Periodically since it seized power in 1949, the party-state in Beijing has persecuted minorities mercilessly, no doubt to instil terror in the Chinese people generally. Four of these campaigns since 1950 were:
• ‘The Great Leap Forward’, 1958-1962, during which an estimated 40 million people starved to death,
• ‘The Cultural Revolution’ of 1966-76 saw perhaps another two million killed,
• The Tiananmen Square massacre of June 1989, where soldiers probably killed a minimum of 10,000 protesters seeking democracy and the rule of law,
• In mid-1999, violence against the Falun Gong (aka Falun Dafa) community, which advocates a Buddhist approach to spiritual and physical health, was unleashed by the party-state in Beijing and continues today. As Dr.
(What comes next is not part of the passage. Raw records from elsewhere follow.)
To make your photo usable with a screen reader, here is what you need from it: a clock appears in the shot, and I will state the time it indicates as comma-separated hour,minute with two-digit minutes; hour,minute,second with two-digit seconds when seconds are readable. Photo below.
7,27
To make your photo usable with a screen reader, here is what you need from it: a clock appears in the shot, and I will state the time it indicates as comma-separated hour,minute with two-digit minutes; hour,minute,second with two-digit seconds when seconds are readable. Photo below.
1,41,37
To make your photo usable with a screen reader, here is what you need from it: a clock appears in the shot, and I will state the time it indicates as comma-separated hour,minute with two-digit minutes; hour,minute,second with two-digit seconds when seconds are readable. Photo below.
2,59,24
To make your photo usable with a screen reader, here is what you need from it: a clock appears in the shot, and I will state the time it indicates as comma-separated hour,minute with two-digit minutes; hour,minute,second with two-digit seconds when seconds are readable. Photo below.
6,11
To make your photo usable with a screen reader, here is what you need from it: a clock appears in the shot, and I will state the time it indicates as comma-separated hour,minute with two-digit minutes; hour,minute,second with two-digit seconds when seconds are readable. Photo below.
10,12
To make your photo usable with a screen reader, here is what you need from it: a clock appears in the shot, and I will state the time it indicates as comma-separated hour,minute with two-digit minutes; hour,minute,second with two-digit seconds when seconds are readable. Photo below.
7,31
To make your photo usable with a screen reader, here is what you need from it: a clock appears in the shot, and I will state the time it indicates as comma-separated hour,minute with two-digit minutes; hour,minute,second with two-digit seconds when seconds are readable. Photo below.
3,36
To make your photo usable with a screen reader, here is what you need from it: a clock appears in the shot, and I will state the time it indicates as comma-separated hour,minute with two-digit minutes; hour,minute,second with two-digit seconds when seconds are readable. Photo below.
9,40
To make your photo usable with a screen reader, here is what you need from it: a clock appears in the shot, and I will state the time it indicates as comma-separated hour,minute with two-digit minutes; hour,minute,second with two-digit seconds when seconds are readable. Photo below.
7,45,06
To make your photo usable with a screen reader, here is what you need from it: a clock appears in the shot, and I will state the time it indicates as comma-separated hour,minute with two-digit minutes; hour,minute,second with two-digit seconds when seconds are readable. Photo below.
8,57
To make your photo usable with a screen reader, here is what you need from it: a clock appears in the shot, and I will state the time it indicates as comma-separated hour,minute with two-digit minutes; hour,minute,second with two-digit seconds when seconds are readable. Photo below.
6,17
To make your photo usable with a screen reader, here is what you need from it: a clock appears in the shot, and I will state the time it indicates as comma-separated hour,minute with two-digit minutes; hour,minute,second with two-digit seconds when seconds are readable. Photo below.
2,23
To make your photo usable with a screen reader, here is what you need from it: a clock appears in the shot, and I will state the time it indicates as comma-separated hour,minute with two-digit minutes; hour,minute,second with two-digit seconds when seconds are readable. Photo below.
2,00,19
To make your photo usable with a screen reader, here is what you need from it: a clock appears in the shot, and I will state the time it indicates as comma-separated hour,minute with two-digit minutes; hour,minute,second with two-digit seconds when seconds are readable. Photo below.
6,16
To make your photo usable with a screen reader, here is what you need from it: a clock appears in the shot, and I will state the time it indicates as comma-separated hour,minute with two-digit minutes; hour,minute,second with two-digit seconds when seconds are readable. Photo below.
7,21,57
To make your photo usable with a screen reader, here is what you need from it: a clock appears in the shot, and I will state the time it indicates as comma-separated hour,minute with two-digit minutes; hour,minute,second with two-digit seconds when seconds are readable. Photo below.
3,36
Sophie Richardson of Human Rights Watch just indicated, the government has recently extended similar treatment to the Uyghur Muslim community in Xinjiang. It would appear that all Uyghurs entering ‘re- education camps’ there since 2013 are blood-tested, which, unlike DNA testing, is only useful for organ transplant purposes. One Uyghur who managed to get out of her camp and China reported once free that among those blood tested with her some later had orange bands on their arms. Those with arm bands soon disappeared from the camp. World leaders need to speak up about this; it cannot be ‘business as usual’ with a regime that treats national minorities so appallingly.
‘Great Leap Backwards’
The 19th Party Congress reflected President Xi Jinping’s wish to drag China from one party to Mao’s one-person rule in a great leap backwards.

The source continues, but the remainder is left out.